Gül hala aynamın önünde duruyor.

Baktıkça kaybedilenleri, yitip gidenleri düşünüyorum. Acıtıyor belki ama hatırımdan çıkmamasını da sağlıyor. O gül bana iyi geliyor.

O gece masanın etrafındaki tek Müslüman bendim.

Ne fark etti?

Acılar, sevinçler, paylaşılan yemekler, müzik ve Büyükada aynı değil mi?

***

Şalom Gazetesi’ne yazmam istenilince aklıma ilk önce Rıfat Bali geldi. Birkaç ay önce ‘Söz Sende’ programıma yeni kitabını anlatmaya gelmişti.

Cumhuriyet yıllarında Türk Yahudileri.

Bali’yle ilk tanışmam, “Devlet’in Yahudileri ve Öteki Yahudi” isimli kitabıyla olmuştu. Son kitabını okurken ise ne yalan söyleyeyim zaman zaman utandım.

Özellikle mensubu olduğum medyanın tavrından, duruş değişikliğinden, zamana göre kaygan zemin yaratma merakından.

“Sahi mi? Biz bu kadar ikiyüzlü müyüz?” diye sordum Bali’ye canlı yayında…

Başını gülümseyerek salladı.

“Bunun yorumunu yapmak bana düşmez, sen karar ver. Belgeli yazılar, tarihler, ortaya konan düşünceler, hepsi burada. Bundan sonrasını sizler yorumlayacaksanız.”

Çok Yahudi kız arkadaşım vardır benim. Hepsi tuttuğunu koparan, gündelik hayatta haksızlığa uğradığını anladığı anda tırnaklarını çıkaran kadınlardır üstelik. Yahudi kadınlarının olaylar karşısında dik durma gibi bir becerileri vardır. Bazen yaşananlar çok acı olsa da…

Bali’ye bu gözlemimi anlatırken, o da sessizce beni dinliyordu.

“Sen şimdi soracaksın, madem böyle niye sesinizi çıkarmadınız olup bitene diyeceksin değil mi” diye takıldı.

Asıl merak ettiğim geçmişte sessiz kalınan olaylar değil, bugündü aslında.

Filistin için asılan o “Bilboard”lar mesela…

“One minute” çıkışının bazı çevrelerce çılgınlığa dönüşmesi mesela…

Bali’nin cevap vermesine gerek yoktu aslında.

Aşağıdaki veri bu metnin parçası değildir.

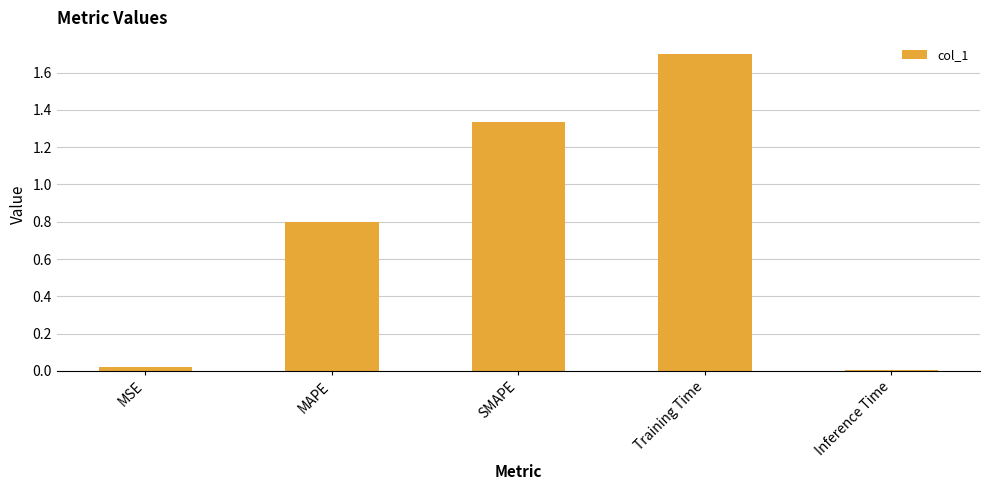

True or false: the data shows 0.4 at SMAPE.

False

Cevap kitabın isminde gizliydi.

“Devletin Örnek Yurttaşları”

Acı acı gülümsedi Bali.

“Hem de her şeye rağmen” diye fısıldadı.

***

Çok gider gelirdim Büyükada’ya…

Ama ancak bu yıl Adalı olmayı becerebildim.

Birbiri ardına gecelere katılıyorum. Çoğu yemekli, sohbetli, bazıları müzikli…

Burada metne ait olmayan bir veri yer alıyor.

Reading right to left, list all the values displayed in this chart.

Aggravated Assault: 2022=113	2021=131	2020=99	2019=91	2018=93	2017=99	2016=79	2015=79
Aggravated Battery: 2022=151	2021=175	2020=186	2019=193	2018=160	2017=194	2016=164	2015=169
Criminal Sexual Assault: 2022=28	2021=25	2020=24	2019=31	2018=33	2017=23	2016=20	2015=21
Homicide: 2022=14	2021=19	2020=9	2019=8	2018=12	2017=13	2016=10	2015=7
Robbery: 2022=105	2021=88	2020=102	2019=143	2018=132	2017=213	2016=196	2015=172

Bali’nin deyimiyle Devletin Örnek Yurttaşları’yla beraberim.

Hepsinin hikâyesi ayrı.

Hepsinin anlatımı farklı.

Ama özünde dertlerimiz, sıkıntılılarımız, gülümseyişlerimiz, mutluluklarımız, endişelerimiz, eğlencelerimiz, hatta dedikodularımız bile aynı değil mi?

Eve her gelişimde peçeteden güle takılıyor gözüm.

Aslında öyle aynıyız ki…

Balçiçek Pamir kimdir?

Ankara’da doğan Balçiçek Pamir, liseyi Notre Dame de Sion’da, üniversiteyi ise Ortadoğu Teknik Üniversitesi’nde okudu. Gazetecilik hayatına yirmili yaşlarının başında Cosmopolitan Dergisi’nde başlayan Pamir, daha sonra Aktüel Dergisi’nde editörlük, Sabah Gazetesi’nde köşe yazarlığı yaptı.

Pamir, halen Habertürk Gazetesi’ndeki köşe yazılarının yanı sıra televizyonda da siyaset, ekonomi, müzik alanındaki ünlüleri konuk ettiği “Söz Sende” adlı bir program yapıyor.